Main Goal:My main goal of this side project is to make a script that can read all the files in a Google drive identify all the pdfs and compress the Pdf file to take less space,The below is how far i have got.
I have a Python script that uses the PyMuPDF library to compress PDF files. The script reads all PDF files from a folder, compresses them using the default settings, and saves the compressed files to an output folder.
Here's the relevant code:
from google.colab import drive
drive.mount('/content/drive')
input_folder = '/content/drive/MyDrive/pdf_folder/'
output_folder = '/content/drive/MyDrive/Target Folder/'
!pip install 'PyPDF2<3.0'
!pip install PyMuPDF
import os
import glob
import fitz
def get_size_format(b, factor=1024, suffix="B"):
for unit in ["", "K", "M", "G", "T", "P", "E", "Z"]:
if b < factor:
return f"{b:.2f}{unit}{suffix}"
b /= factor
return f"{b:.2f}Y{suffix}"
def compress_file(input_file: str, output_file: str):
"""Compress PDF file"""
if not output_file:
output_file = input_file
initial_size = os.path.getsize(input_file)
try:
doc = fitz.open(input_file)
# Optimize PDF with the default settings
doc.save(output_file, deflate=True)
doc.close()
except Exception as e:
print("Error compress_file=", e)
return False
compressed_size = os.path.getsize(output_file)
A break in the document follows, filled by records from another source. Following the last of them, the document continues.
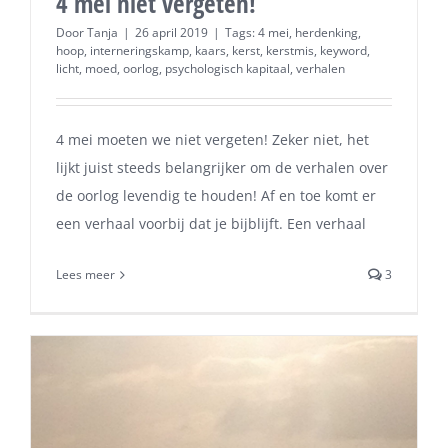
4 mei niet vergeten!
Door
Tanja
|
26 april 2019
|
Tags:
4 mei
,
herdenking
,
hoop
,
interneringskamp
,
kaars
,
kerst
,
kerstmis
,
keyword
,
licht
,
moed
,
oorlog
,
psychologisch kapitaal
,
verhalen
4 mei moeten we niet vergeten! Zeker niet, het
lijkt juist steeds belangrijker om de verhalen over
de oorlog levendig te houden! Af en toe komt er
een verhaal voorbij dat je bijblijft. Een verhaal
Lees meer
3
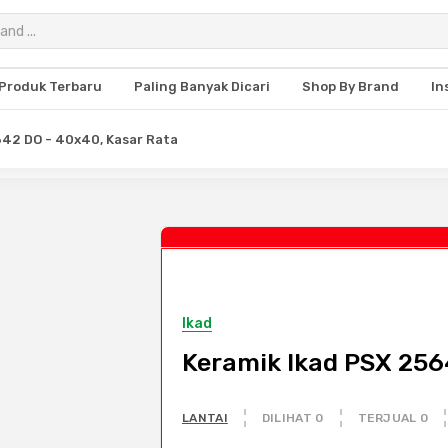
Produk Terbaru
Paling Banyak Dicari
Shop By Brand
In
642 DO - 40x40, Kasar Rata
Ikad
Keramik Ikad PSX 256
LANTAI
DILIHAT 0
TERJUAL 0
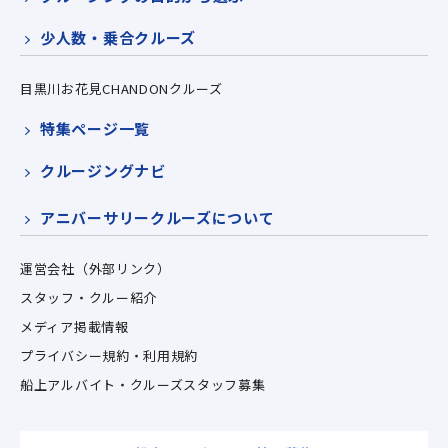
少人数・乗合クルーズ
目黒川お花見CHANDONクルーズ
特集ページ一覧
クルージングナビ
アニバーサリークルーズについて
運営会社（外部リンク）
スタッフ・クルー紹介
メディア掲載情報
プライバシー規約・利用規約
船上アルバイト・クルーズスタッフ募集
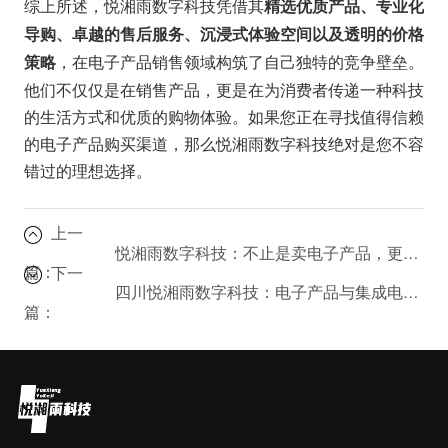
综上所述，悦湘雨数字科技凭借其
精选优质产品、专业化
导购、卓越的售后服务、沉浸式体验空间以及透明的价格
，在电子产品销售领域构筑了自己独特的竞争壁垒。
策略
他们不仅仅是在销售产品，更是在为消费者传递一种科技
的生活方式和优质的购物体验。如果您正在寻找值得信赖
的电子产品购买渠道，那么悦湘雨数字科技绝对是您不容
错过的理想选择。
上一
悦湘雨数字科技：不止是卖电子产品，更是技术服务专家？
篇：
下一
四川悦湘雨数字科技：电子产品与集成电路销售的深度解析
篇：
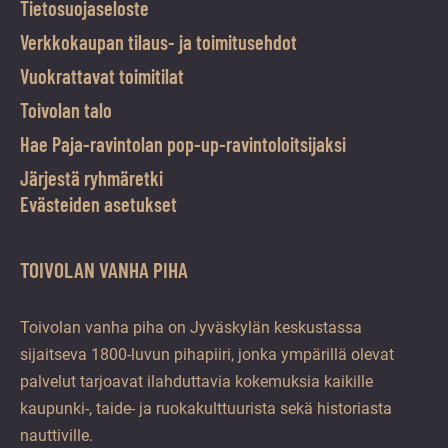
Tietosuojaseloste
Verkkokaupan tilaus- ja toimitusehdot
Vuokrattavat toimitilat
Toivolan talo
Hae Paja-ravintolan pop-up-ravintoloitsijaksi
Järjestä ryhmäretki
Evästeiden asetukset
TOIVOLAN VANHA PIHA
Toivolan vanha piha on Jyväskylän keskustassa
sijaitseva 1800-luvun pihapiiri, jonka ympärillä olevat
palvelut tarjoavat ilahduttavia kokemuksia kaikille
kaupunki-, taide- ja ruokakulttuurista sekä historiasta
nauttiville.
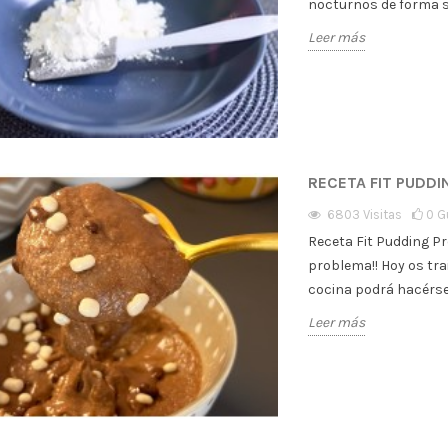
nocturnos de forma sa
Leer más
RECETA FIT PUDD
6803
Visitas
0
G
Receta Fit Pudding Pr
problema!! Hoy os tr
cocina podrá hacérse
Leer más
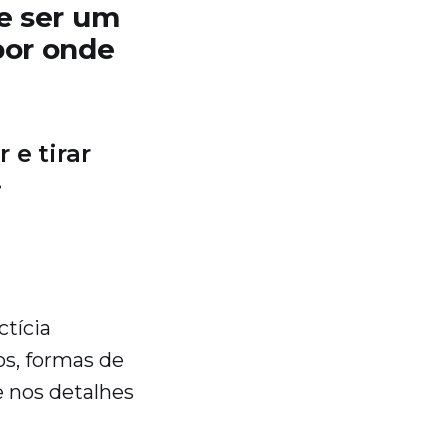
de ser um
por onde
 e tirar
.
tícia
sos, formas de
e nos detalhes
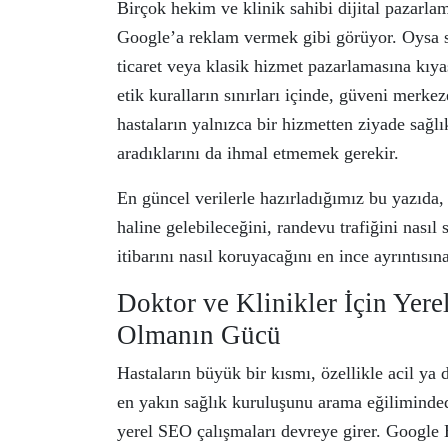
Birçok hekim ve klinik sahibi dijital pazarl
Google’a reklam vermek gibi görüyor. Oysa sağ
ticaret veya klasik hizmet pazarlamasına kıya
etik kuralların sınırları içinde, güveni merke
hastaların yalnızca bir hizmetten ziyade sağlı
aradıklarını da ihmal etmemek gerekir.
En güncel verilerle hazırladığımız bu yazıda, 
haline gelebileceğini, randevu trafiğini nasıl 
itibarını nasıl koruyacağını en ince ayrıntısına
Doktor ve Klinikler İçin Yer
Olmanın Gücü
Hastaların büyük bir kısmı, özellikle acil ya
en yakın sağlık kuruluşunu arama eğiliminde
yerel SEO çalışmaları devreye girer. Google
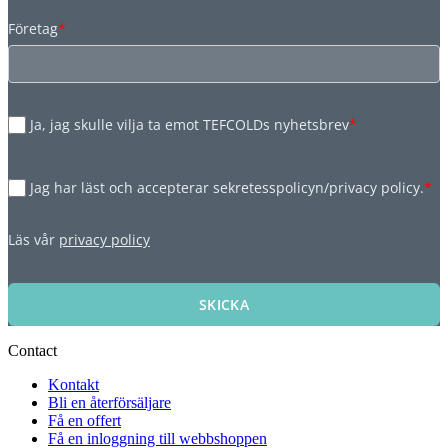
Företag
*
Ja, jag skulle vilja ta emot TEFCOLDs nyhetsbrev
*
Jag har läst och accepterar sekretesspolicyn/privacy policy.
*
Läs vår
privacy policy
SKICKA
Contact
Kontakt
Bli en återförsäljare
Få en offert
Få en inloggning till webbshoppen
ratio = 1 - (compressed_size / initial_size)
summary = {
"Input File": input_file, "Initial Size": get_size_format(initial_size),
"Output File": output_file, f"Compressed Size": get_size_format(compressed_size),
"Compression Ratio": "{0:.3%}.".format(ratio)
}
# Printing Summary
print("## Summary ########################################################")
print("\n".join("{}:{}".format(i, j) for i, j in summary.items()))
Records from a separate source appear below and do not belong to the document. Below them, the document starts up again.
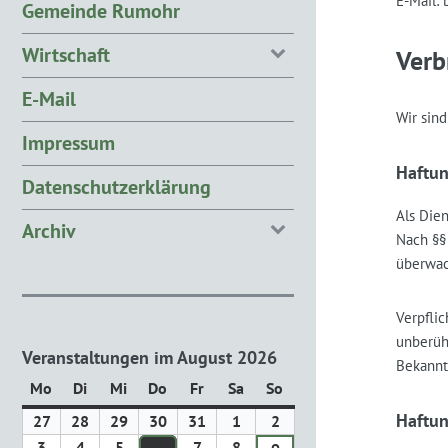
E-Mail:
Gemeinde Rumohr
Wirtschaft
Verb
E-Mail
Wir sind
Impressum
Haftun
Datenschutzerklärung
Als Die
Archiv
Nach §§ 
überwac
Verpfli
unberüh
Veranstaltungen im August 2026
Bekannt
Mo
Montag
Di
Dienstag
Mi
Mittwoch
Do
Donnerstag
Fr
Freitag
Sa
Samstag
So
Sonntag
Haftun
27
27.
28
28.
29
29.
30
30.
31
31.
1
1.
2
2.
Juli
Juli
Juli
Juli
Juli
August
August
3
3.
4
4.
5
5.
7
7.
8
8.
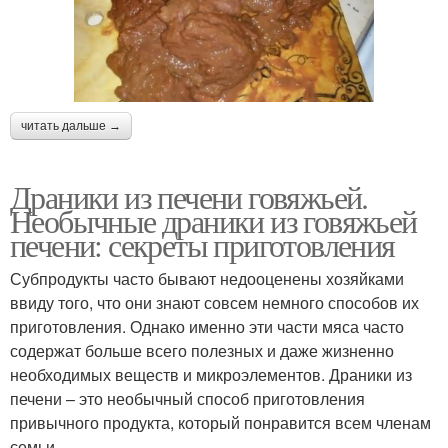
читать дальше →
Драники из печени говяжьей.
Необычные драники из говяжьей
печени: секреты приготовления
Субпродукты часто бывают недооценены хозяйками
ввиду того, что они знают совсем немного способов их
приготовления. Однако именно эти части мяса часто
содержат больше всего полезных и даже жизненно
необходимых веществ и микроэлементов. Драники из
печени – это необычный способ приготовления
привычного продукта, который понравится всем членам
семьи.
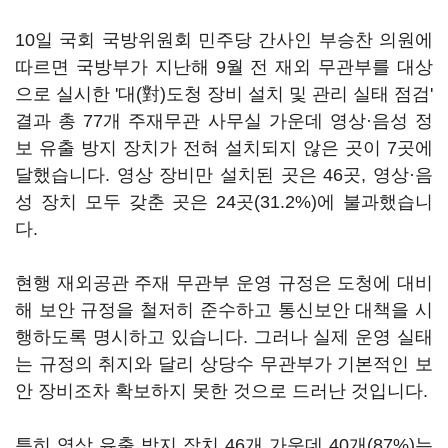
10일 국회 국방위원회 민주당 간사인 부승찬 의원에
따르면 국방부가 지난해 9월 전 재외 무관부를 대상
으로 실시한 '대(對)도청 장비 설치 및 관리 실태 점검'
결과 총 77개 주재무관 사무실 가운데 영상·음성 정
보 유출 방지 장치가 전혀 설치되지 않은 곳이 7곳에
달했습니다. 영상 장비만 설치된 곳은 46곳, 영상·음
성 장치 모두 갖춘 곳은 24곳(31.2%)에 불과했습니
다.
현행 재외공관 주재 무관부 운영 규정은 도청에 대비
해 보안 규정을 철저히 준수하고 통신보안 대책을 시
행하도록 명시하고 있습니다. 그러나 실제 운영 실태
는 규정의 취지와 달리 상당수 무관부가 기본적인 보
안 장비조차 확보하지 못한 것으로 드러난 것입니다.
특히 영상 유출 방지 장치 46개 가운데 40개(87%)는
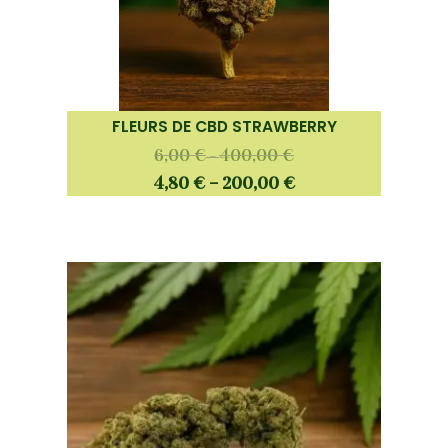
FLEURS DE CBD STRAWBERRY
6,00
€
400,00
€
–
4,80
€
–
200,00
€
print("###################################################################\n\n")
return True
if __name__ == "__main__":
# input_folder = sys.argv[1]
# output_folder = sys.argv[2]
# Create output folder if it does not exist
if not os.path.exists(output_folder):
os.makedirs(output_folder)
# Find all PDF files in input folder
pdf_files = glob.glob(os.path.join(input_folder, "*.pdf"))
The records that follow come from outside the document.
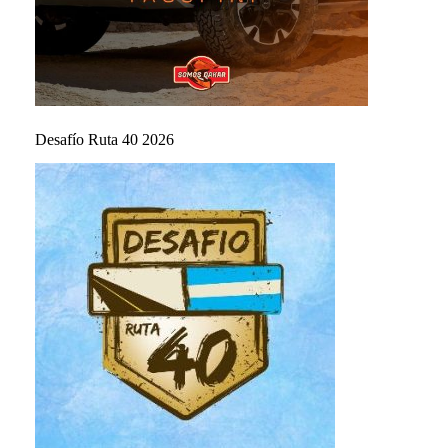
Desafío Ruta 40 2026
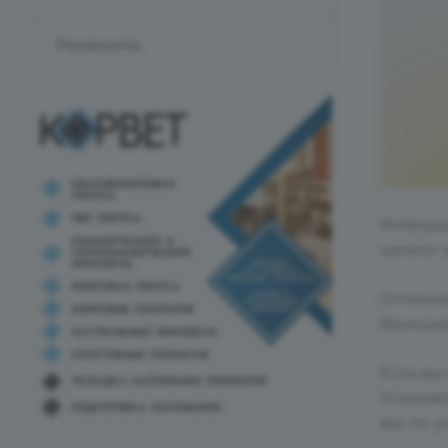
Реквизиты
Интеграц
каталог
Оптимиз
Функцио
Если вы 
Устанав
вас по у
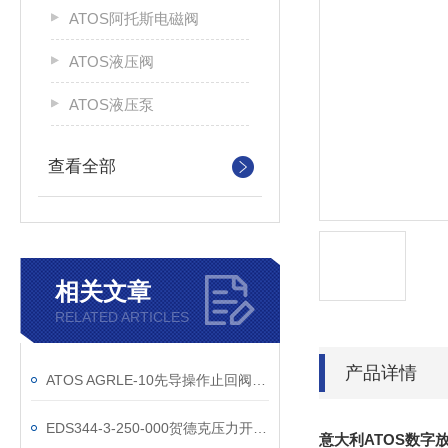
ATOS阿托斯电磁阀
ATOS液压阀
ATOS液压泵
查看全部
相关文章
RELATED ARTICLES
产品详情
ATOS AGRLE-10先导操作止回阀意大利订货
EDS344-3-250-000贺德克压力开关的使用要注意什么事项
意大利ATOS数字放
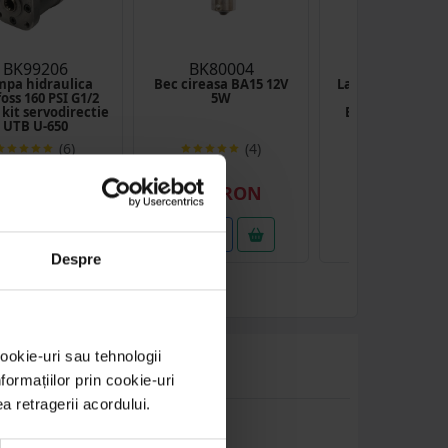
BK99206
BK80004
BK82301
pa hidraulica
Bec cireasa BA15 12V
Lama dreapta pe
oss 160 PSI G1/2
5W
cositoare rotat
 kit servodirectie
Breckner Germ
UTB U-650
96x40x3
(6)
(4)
(16
99.28 RON
0.62 RON
2.00 RON
etalii
Detalii
Detalii
Despre
ookie-uri sau tehnologii
ormațiilor prin cookie-uri
ea retragerii acordului.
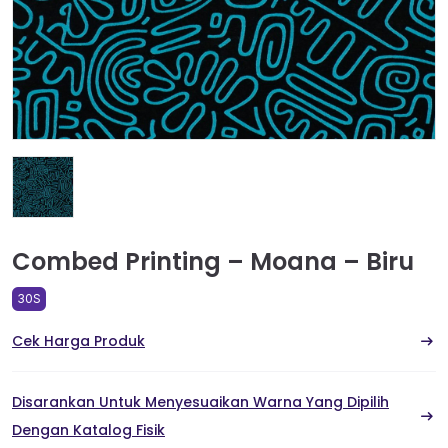
Combed Printing – Moana – Biru
30S
Cek Harga Produk
Disarankan Untuk Menyesuaikan Warna Yang Dipilih
Dengan Katalog Fisik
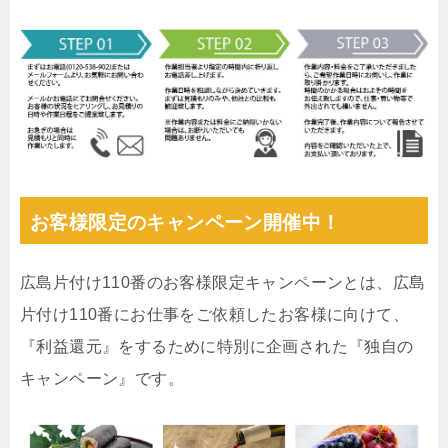
お客様限定のキャンペーン開催中！
広島片付け110番のお客様限定キャンペーンとは、広島
片付け110番にお仕事をご依頼したお客様に向けて、
『利益還元』をするために特別に企画された『独自の
キャンペーン』です。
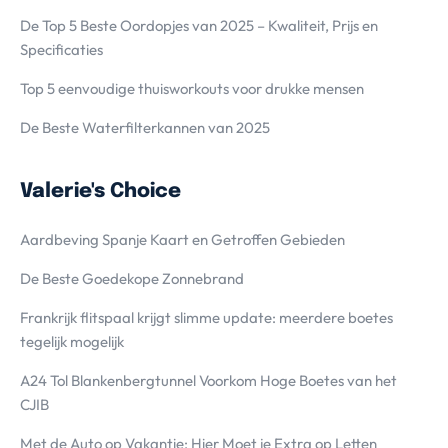
De Top 5 Beste Oordopjes van 2025 – Kwaliteit, Prijs en
Specificaties
Top 5 eenvoudige thuisworkouts voor drukke mensen
De Beste Waterfilterkannen van 2025
Valerie's Choice
Aardbeving Spanje Kaart en Getroffen Gebieden
De Beste Goedekope Zonnebrand
Frankrijk flitspaal krijgt slimme update: meerdere boetes
tegelijk mogelijk
A24 Tol Blankenbergtunnel Voorkom Hoge Boetes van het
CJIB
Met de Auto op Vakantie; Hier Moet je Extra op Letten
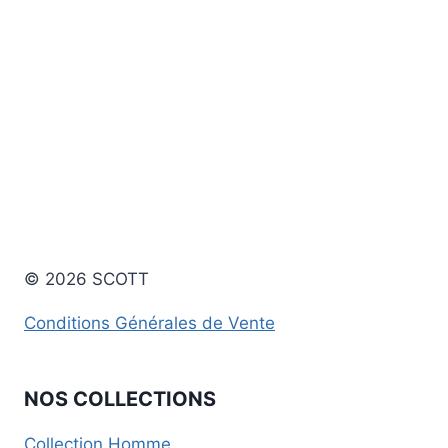
© 2026 SCOTT
Conditions Générales de Vente
NOS COLLECTIONS
Collection Homme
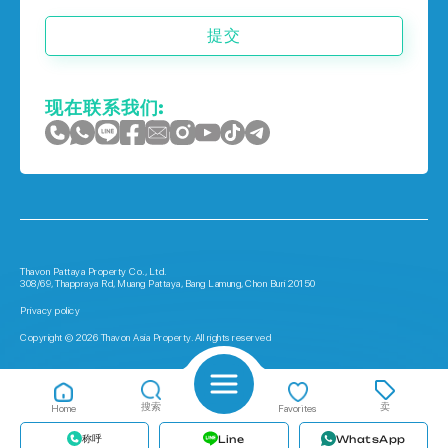
提交
现在联系我们:
Thavon Pattaya Property Co., Ltd.
308/69, Thappraya Rd, Muang Pattaya, Bang Lamung, Chon Buri 20150
Privacy policy
Copyright © 2026 Thavon Asia Property. All rights reserved
搜索
卖
Home
Favorites
称呼
Line
WhatsApp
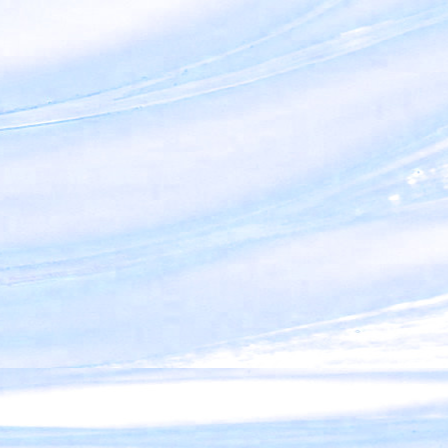
werkgroep BIT
4 oktober 2026
Hemels Gezang
Yvonne Scheepsma en Frits Feldbrugge
13 oktober 2026
De reis tussen de oosterse en christelijke spiritualiteit
Mehdi Jiwa
17 november 2026
Het kind en het badwater
Arjan Broers
26 januari 2027
Ontmoeting op de berg
Katja Staartjes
# Compress each PDF file and save to output folder
for pdf_file in pdf_files:
output_file = os.path.join(output_folder, os.path.basename(pdf_file))
compress_file(pdf_file, output_file)
The code works fine, but I would like to improve the compression quality. How can I achieve that? Are there any additional options or parameters I can pass to doc.save() to improve the compression quality? Or should I use a different library or approach altogether?
**NOTE: You cannot use PYPDF module because the method used to compress it is depriciated the tried using a lower version 2.12 and it still does not work you can try fixing it, I have given the whole code of the project so feel free to Copy the code and use it in your own work flow ** I am Using Google Colab for this Project. Sample Output:
## Summary ########################################################
Input File:/content/drive/MyDrive/pdf_folder/3-1 Regular .pdf
Initial Size:198.16KB
Output File:/content/drive/MyDrive/Target Folder/3-1 Regular .pdf
Compressed Size:197.20KB
Compression Ratio:0.487%.
###################################################################
## Summary ########################################################
Input File:/content/drive/MyDrive/pdf_folder/CN ASSIGNMENT 2.pdf
Initial Size:2.37MB
Output File:/content/drive/MyDrive/Target Folder/CN ASSIGNMENT 2.pdf
Compressed Size:2.37MB
Compression Ratio:-0.000%.
###################################################################
## Summary ########################################################
Input File:/content/drive/MyDrive/pdf_folder/PCS Answers.pdf
Initial Size:6.10MB
Output File:/content/drive/MyDrive/Target Folder/PCS Answers.pdf
Compressed Size:6.10MB
Compression Ratio:0.019%.
###################################################################
## Summary ########################################################
Input File:/content/drive/MyDrive/pdf_folder/NLP All units.pdf
Initial Size:6.55MB
Output File:/content/drive/MyDrive/Target Folder/NLP All units.pdf
Compressed Size:6.81MB
Compression Ratio:-3.929%.
###################################################################
As you can see that is not enought compression, Please try to Improve it, Any help or guidance would be greatly appreciated. Thank you!